Negation ist des weiteren eine Treiberin von Erkenntnissen. Die Feststellung einer Abweichung vom Erwarteten und Gewussten setzt das Fragen in Gang. Erwiesene Fehler und Irrtümer sowie lückenhaftes oder gänzlich fehlendes Wissen sind es, die das Experimentieren, Spekulieren und Forschen voranbringen. Wissen zu vermitteln ist denn auch nicht das oberste Ziel von Bildung; vielmehr geht es darum, mit der Negation von Wissen umgehen zu lernen und sich somit die schöpferische Fähigkeit zu verneinendem Denken anzueignen.
Ursprung von Wissen und Freiheit
Seit René Descartes ist der methodische Zweifel Motor von Wissenschaft und Erkenntnis. Auf dieser Linie hat Karl R. Popper in der Falsifizierbarkeit das verlässliche Kriterium für die Formulierung stringenter wissenschaftlicher Aussagen gefunden: Nur Sätze, die sinnvoll negierbar sind, können als Beschreibungen oder Argumente zugelassen werden.
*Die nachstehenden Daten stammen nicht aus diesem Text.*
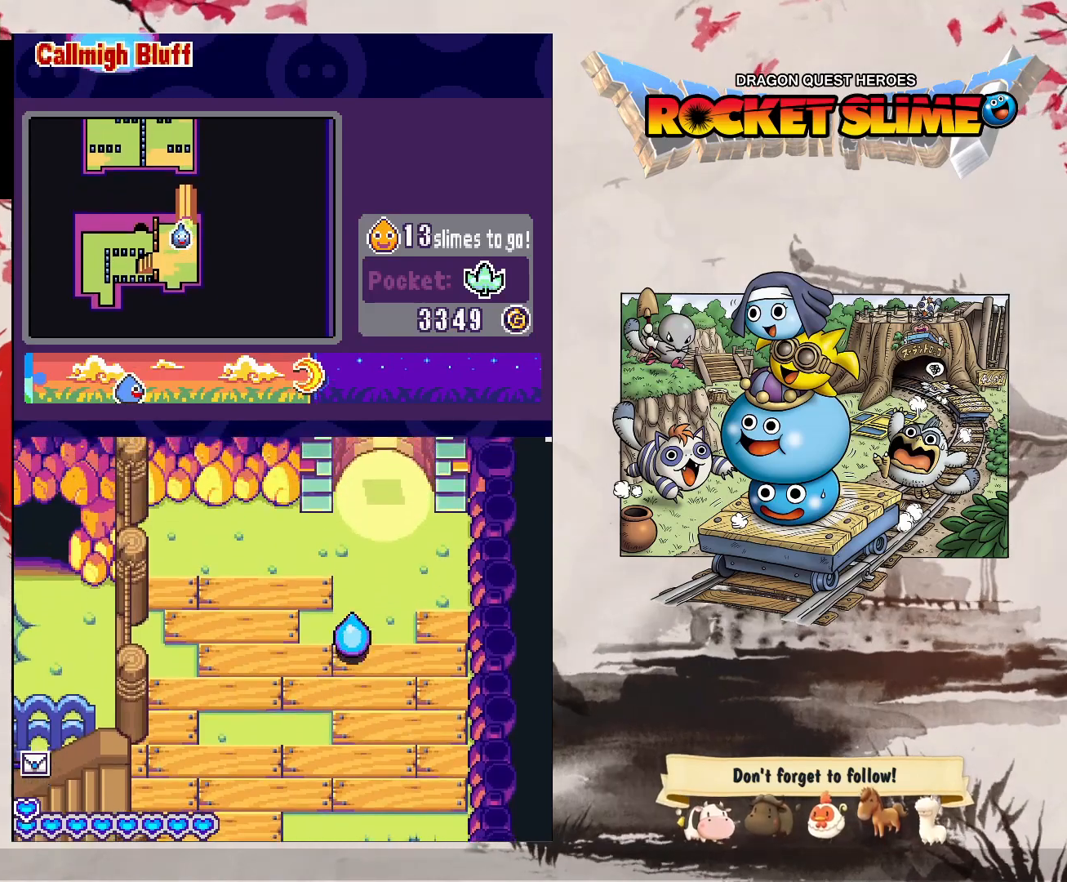
{"dt_ms": 500, "buttons": ["DPAD_UP"], "left_stick": "center", "right_stick": "center", "events": [[50, "DPAD_RIGHT", "down"], [350, "DPAD_UP", "down"], [400, "DPAD_DOWN", "up"], [400, "DPAD_RIGHT", "up"]]}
Prüfstein aller Aussagen, die logische oder wissenschaftliche Gültigkeit beanspruchen, ist ihre Negation, genauer: die prinzipielle Möglichkeit, ihnen direkt zu widersprechen.
Negatives Denken ist eine Bedingung der Freiheit. Die Welt scheut die Leere, sie füllt alle Dimensionen des Wirklichen aus mit Gegenständen, Tatsachen, Ansprüchen, Bedeutungen, Setzungen. Erst die Verneinung dessen, was nicht sein soll, schafft Raum für Freiheiten. Negation ist deshalb auch Voraussetzung der Möglichkeit eines Bejahens, denn dieses braucht den von Gegenständen, Tatsachen, Ansprüchen, Bedeutungen, Setzungen entleerten Raum, um überhaupt entscheiden und eigene Setzungen vornehmen zu können.
Rehabilitierte Negation
Genau wie positives Denken eine notorisch viel zu gute Presse hat, kommt negatives Denken andauernd zu schlecht weg. Seit es Denker gibt, hatten sie gegen die Diskriminierung des Negativen anzukämpfen. So hat schon Platon die schlecht beleumdete Negation als Bewegerin der Denkfigur der Dialektik mit grosser Wirkung rehabilitiert. Die Antithese als Nein zur These ist gewissermassen die Ursprungshandlung des Denkens. Sie ist der das bequeme Ruhen störende Stachel, die antreibende Kraft, die Spannung des Geistes.
Ein radikaler Denker des Negativen war Theodor W. Adorno. In seinem Hauptwerk „Negative Dialektik” entwirft er eine Philosophie, welche die Differenz zwischen Denken und Sein als unüberbrückbare Kluft versteht. Er geht so weit, philosophisches Denken als beinahe aussichtslos zu erachten; zumindest verlangt es eine permanente kritische Selbstreflexion.
Adorno und Peale waren Zeitgenossen. Man könnte sie als Herolde des Negativen und des Positiven einander gegenüberstellen. Beide erreichten Kultstatus. Heute ist von Peale allerdings nur sein Buchtitel präsent, während Adorno ein nach wie vor stark rezipierter und diskutierter Philosoph ist.
Durch den Twitterer „Nein Quarterly” – dies die Twitter-Identität des amerikanischen Germanisten Eric Jarosinsky – ist Adorno neuerdings zur popkulturellen Referenz geworden. Seit vier Jahren veröffentlicht Jarosinski seine witzigen und anspielungsreichen „Nein”-Tweets mit dem Icon eines stilisierten Adorno-Porträts. Er zählt mittlerweile 137'000 Follower. Angesichts der Millionenauflagen von „Die Kraft positiven Denkens” ist das natürlich nicht viel. Aber im Unterschied zu Peales Buch sind die sarkastischen „Nein”-Tweets gut verwurzelt in den zweieinhalb tausend Jahren der Entwicklung abendländisch-aufklärerischen Denkens.